THE MID-Year Economic and Fiscal Outlook includes investment in Australia’s export trade system, which the federal government says will help secure biosecurity defences and help the live cattle trade, among other initiatives.

The Agriculture Trade and Exports package, worth $104.3 million over three years, is to continue to build resilience into the agricultural sector, the government said.

Minister for agriculture, fisheries and forestry Murray Watt said the package would ensure Australia’s ability to trade and generate jobs from our agricultural exports is maintained.

“The nature of international trade is changing,” Mr Watt said.

“We’ve seen in the last few years an increase in the cost of delivering key trade and export regulatory activities required to meet the expectations of our international trading partners.”

Mr Watt said the expectations of Australia’s trading partners and consumers overseas, as well as Australian export industry are changing and are more complex.

“It’s vital this access is maintained for Australian exports to continue supplying these markets, so we can continue to supply jobs up and down the supply chain in regional Australia,” he said.

“That’s why we have committed $91.8 million over the next two years to keep providing the services we need to enable agricultural trade and exports.”

He said the work would develop a sustainable funding model for the services that are needed to support Australia’s $83-billion export industries over the long term.

Bovine trade boost

Mr Watt said the government was also responding to Indonesia and Malaysia’s decisions to temporarily halt cattle and buffalo exports from Australia.

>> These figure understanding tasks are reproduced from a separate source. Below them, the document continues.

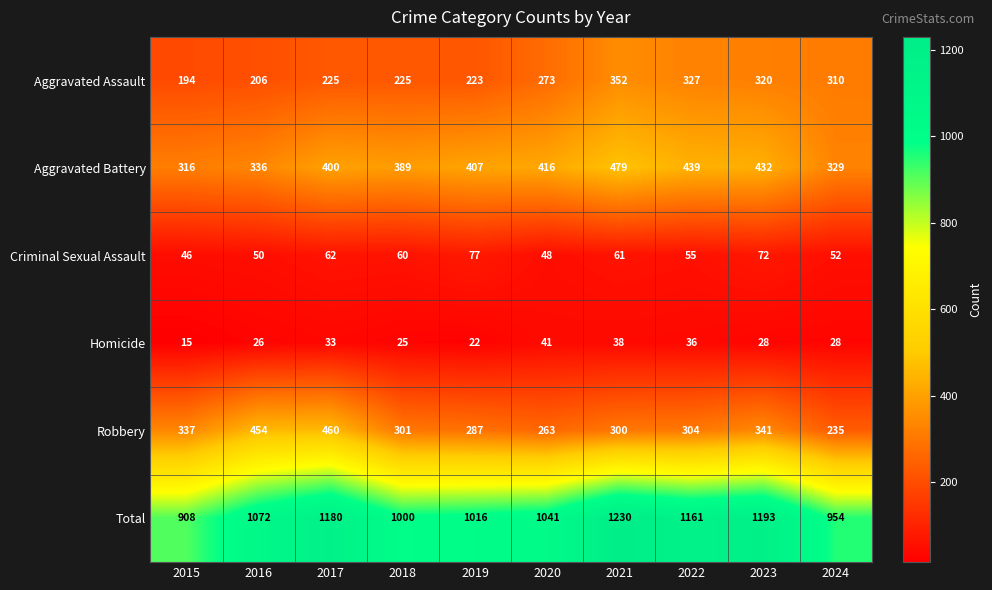

What is the difference between the maximum and minimum values in the Aggravated Assault series?

158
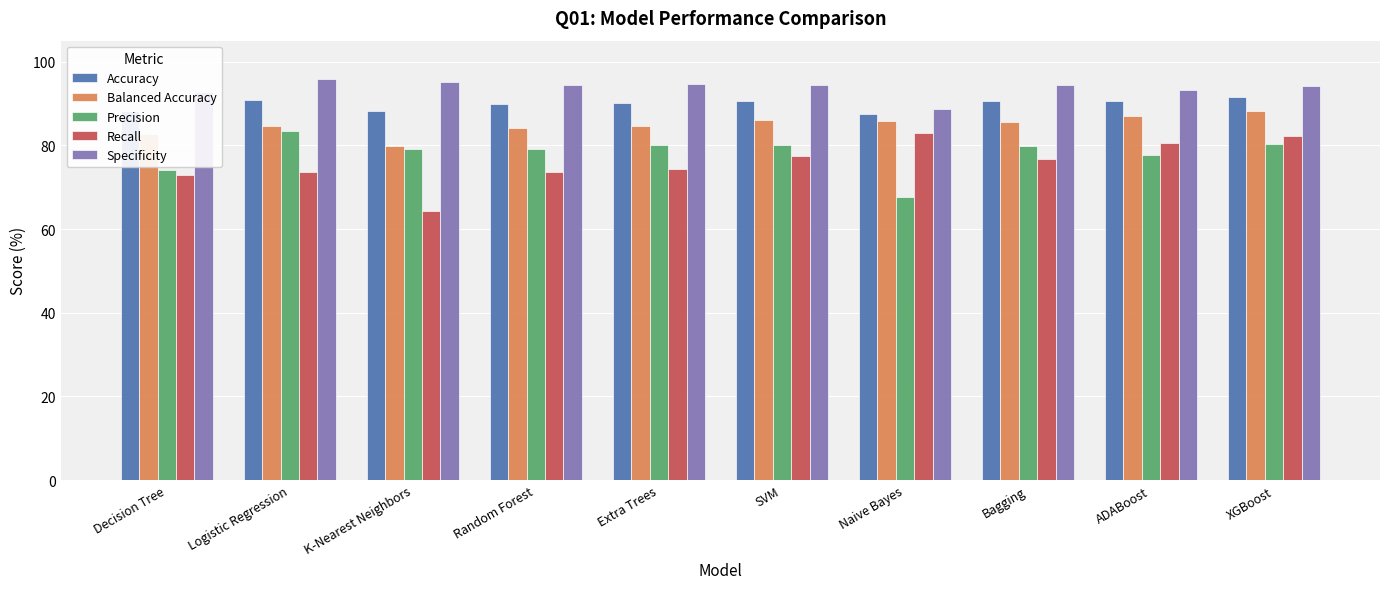

Read the Specificity value at XGBoost.

94.2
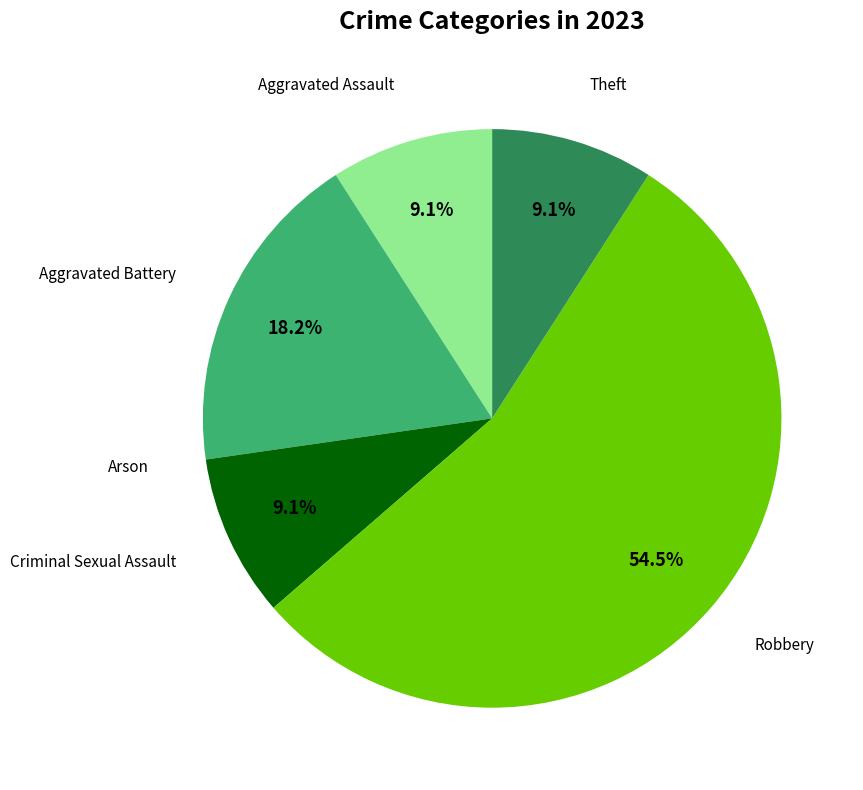

Is Robbery the majority of the pie?

Yes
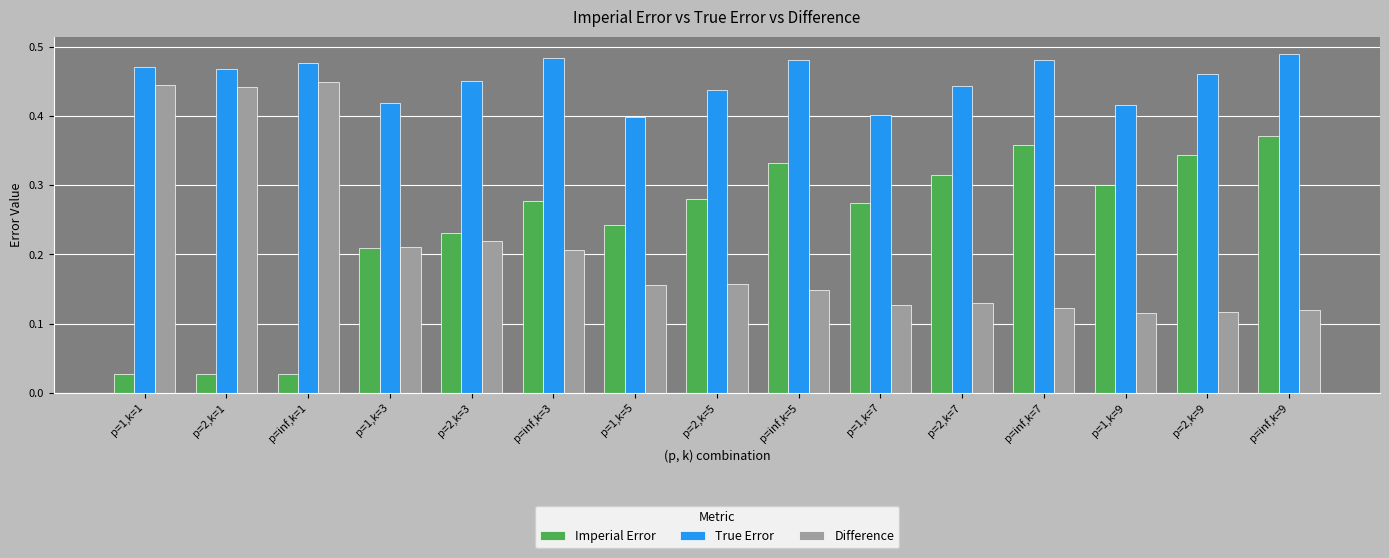

How many groups of bars are there?

15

“Our MYEFO trade package also includes $8.8 million to support the ongoing trade of live cattle with Indonesia and Malaysia,” he said.

“While both countries have resumed trade, the disruption caused uncertainty for some exporters in northern Australia. It’s an important trade for both Australia and Indonesia, in 2022 alone 57% of all live cattle and buffalo exports, worth $562 million, went from Australia to Indonesia.”

Biosecurity funding

Minister Watt said Australia’s success as major exporter of food and fibre products is dependent on our clean, safe reputation.

“This is underpinned and enforced by our robust and fully funded biosecurity system,” he said.

“We are committed to securing Australia’s biosecurity, which is why we have committed $268.2 million over four years to continue the eradication program for red imported fire ants in Queensland.

“This is on top of the $1 billion we secured in the May budget for a Sustainable Biosecurity Funding model.